(WHAT IS EXPECTED): Rewrite the items from the start through the line with "Dot at: (285, 302)", switching "pose" to "camera" and leaving everything else unchanged.

Stored items

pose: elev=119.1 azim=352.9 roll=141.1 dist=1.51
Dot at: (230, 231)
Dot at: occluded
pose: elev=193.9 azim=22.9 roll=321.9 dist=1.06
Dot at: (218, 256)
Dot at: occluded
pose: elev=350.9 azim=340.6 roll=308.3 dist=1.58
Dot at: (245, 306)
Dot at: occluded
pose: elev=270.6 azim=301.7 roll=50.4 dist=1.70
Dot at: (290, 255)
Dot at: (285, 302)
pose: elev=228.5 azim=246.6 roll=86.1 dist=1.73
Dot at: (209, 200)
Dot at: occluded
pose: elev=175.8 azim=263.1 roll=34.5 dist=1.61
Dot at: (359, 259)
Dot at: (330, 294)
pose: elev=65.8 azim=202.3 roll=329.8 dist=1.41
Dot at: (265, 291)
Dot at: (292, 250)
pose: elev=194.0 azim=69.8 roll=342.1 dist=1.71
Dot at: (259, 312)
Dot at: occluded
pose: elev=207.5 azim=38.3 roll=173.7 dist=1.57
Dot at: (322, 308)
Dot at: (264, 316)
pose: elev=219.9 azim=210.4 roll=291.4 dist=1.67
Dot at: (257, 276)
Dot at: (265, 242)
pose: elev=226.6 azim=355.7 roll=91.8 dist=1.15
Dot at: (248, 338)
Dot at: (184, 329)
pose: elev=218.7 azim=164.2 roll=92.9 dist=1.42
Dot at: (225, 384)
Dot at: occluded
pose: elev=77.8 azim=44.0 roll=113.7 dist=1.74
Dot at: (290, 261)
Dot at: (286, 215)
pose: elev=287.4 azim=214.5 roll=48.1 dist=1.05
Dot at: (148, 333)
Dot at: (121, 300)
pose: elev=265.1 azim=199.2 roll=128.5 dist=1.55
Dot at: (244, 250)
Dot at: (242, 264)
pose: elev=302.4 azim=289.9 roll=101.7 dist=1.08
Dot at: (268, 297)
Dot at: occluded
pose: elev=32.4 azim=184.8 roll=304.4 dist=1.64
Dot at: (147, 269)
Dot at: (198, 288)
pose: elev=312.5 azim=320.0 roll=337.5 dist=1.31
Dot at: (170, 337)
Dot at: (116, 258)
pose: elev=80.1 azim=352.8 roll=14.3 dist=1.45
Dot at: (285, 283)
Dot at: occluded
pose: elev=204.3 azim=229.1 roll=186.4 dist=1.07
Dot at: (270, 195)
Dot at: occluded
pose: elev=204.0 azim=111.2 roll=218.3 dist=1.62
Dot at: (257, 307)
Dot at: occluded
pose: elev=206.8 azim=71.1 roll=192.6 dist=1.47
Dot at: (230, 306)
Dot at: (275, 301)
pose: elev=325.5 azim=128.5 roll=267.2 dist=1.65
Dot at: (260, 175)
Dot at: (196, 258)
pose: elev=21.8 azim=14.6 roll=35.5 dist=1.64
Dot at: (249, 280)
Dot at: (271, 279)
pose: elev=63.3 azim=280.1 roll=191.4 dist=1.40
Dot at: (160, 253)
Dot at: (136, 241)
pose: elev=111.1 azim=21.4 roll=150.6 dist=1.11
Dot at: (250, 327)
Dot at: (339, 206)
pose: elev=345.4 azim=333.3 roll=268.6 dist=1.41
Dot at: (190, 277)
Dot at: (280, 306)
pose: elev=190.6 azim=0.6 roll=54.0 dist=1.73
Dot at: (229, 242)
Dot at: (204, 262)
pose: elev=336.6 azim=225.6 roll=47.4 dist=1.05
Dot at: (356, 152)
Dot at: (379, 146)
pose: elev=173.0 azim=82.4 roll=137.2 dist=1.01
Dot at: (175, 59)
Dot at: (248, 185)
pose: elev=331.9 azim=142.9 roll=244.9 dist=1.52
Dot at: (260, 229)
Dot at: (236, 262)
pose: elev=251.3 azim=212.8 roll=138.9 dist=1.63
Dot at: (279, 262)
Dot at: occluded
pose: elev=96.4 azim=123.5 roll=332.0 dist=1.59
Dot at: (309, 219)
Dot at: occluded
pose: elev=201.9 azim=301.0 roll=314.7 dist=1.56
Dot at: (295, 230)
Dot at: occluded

(TASK RESULT):
camera: elev=119.1 azim=352.9 roll=141.1 dist=1.51
Dot at: (230, 231)
Dot at: occluded
camera: elev=193.9 azim=22.9 roll=321.9 dist=1.06
Dot at: (218, 256)
Dot at: occluded
camera: elev=350.9 azim=340.6 roll=308.3 dist=1.58
Dot at: (245, 306)
Dot at: occluded
camera: elev=270.6 azim=301.7 roll=50.4 dist=1.70
Dot at: (290, 255)
Dot at: (285, 302)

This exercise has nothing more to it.